For all the violence and gore in The Road, there's a beautiful love story at its center. Given a post-apocalyptic setting, you might be imagining tough guys and scantily-clad women. Instead, we get a surprisingly tender story about a father and son. In the novel, love survives in the midst of a chaotic, barbaric world. McCarthy also sets some pretty high standards for love: these characters care for each other with a level of self-sacrifice and compassion that we usually only see in saints. Granted, love is mostly limited to the family unit here. But perhaps the isolation of the characters makes love even rarer and more precious.
Questions About Love
- Before The Man and The Boy start out on the road, The Woman commits suicide. She believes The Man and The Boy should kill themselves too, since it won't be long before gangs of evil men rape and kill them. Do you believe The Woman loves The Boy? How is her love for The Boy different from The Man's? Is one better than the other?

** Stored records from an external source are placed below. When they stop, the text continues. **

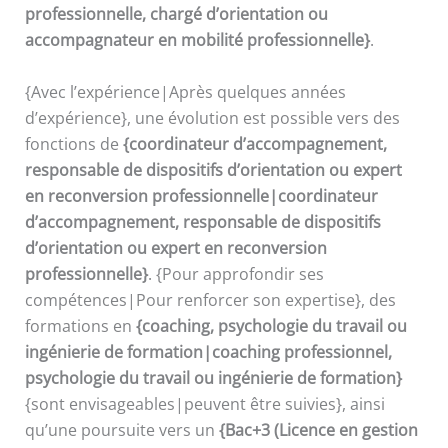
professionnelle, chargé d’orientation ou
accompagnateur en mobilité professionnelle}
.
{Avec l’expérience|Après quelques années
d’expérience}, une évolution est possible vers des
fonctions de
{coordinateur d’accompagnement,
responsable de dispositifs d’orientation ou expert
en reconversion professionnelle|coordinateur
d’accompagnement, responsable de dispositifs
d’orientation ou expert en reconversion
professionnelle}
. {Pour approfondir ses
compétences|Pour renforcer son expertise}, des
formations en
{coaching, psychologie du travail ou
ingénierie de formation|coaching professionnel,
psychologie du travail ou ingénierie de formation}
{sont envisageables|peuvent être suivies}, ainsi
qu’une poursuite vers un
{Bac+3 (Licence en gestion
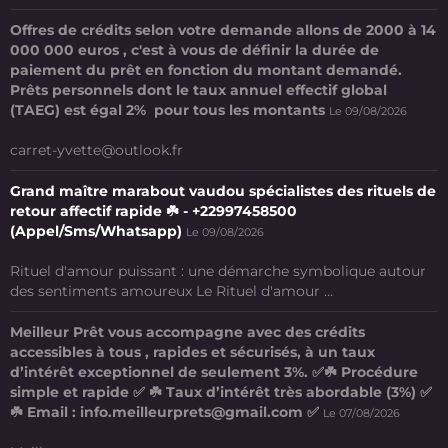
Offres de crédits selon votre demande allons de 2000 à 14
000 000 euros , c'est à vous de définir la durée de
paiement du prêt en fonction du montant demandé.
Prêts personnels dont le taux annuel effectif global
(TAEG) est égal 2% pour tous les montants
Le 09/08/2026
carret-yvette@outlook.fr
Grand maître marabout vaudou spécialistes des rituels de
retour affectif rapide ☘️ - +22997458500
(Appel/Sms/Whatsapp)
Le 09/08/2026
Rituel d'amour puissant : une démarche symbolique autour
des sentiments amoureux Le Rituel d'amour ...
Meilleur Prêt vous accompagne avec des crédits
accessibles à tous , rapides et sécurisés, à un taux
d’intérêt exceptionnel de seulement 3%. ✅☘️ Procédure
simple et rapide ✅ ☘️ Taux d’intérêt très abordable (3%) ✅
☘️ Email : info.meilleurprets@gmail.com ✅
Le 07/08/2026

- In his interview in The Wall Street Journal, Cormac McCarthy says that everyday conversations with his son John made it "verbatim" into the book. What effect do you think this has on the novel, especially since the setting is so distant from our ordinary experience?
- Near the end of the novel, The Man whispers to The Boy, "I will not send you into the darkness alone" (339.1). Soon after, The Man dies, but he doesn't kill The Boy, even though leaving him alone in the post-apocalyptic wasteland amounts to sending him "into the darkness alone." Why does The Man change his mind?
- Neither The Boy nor The Man ever says "I love you." Why would McCarthy leave this out?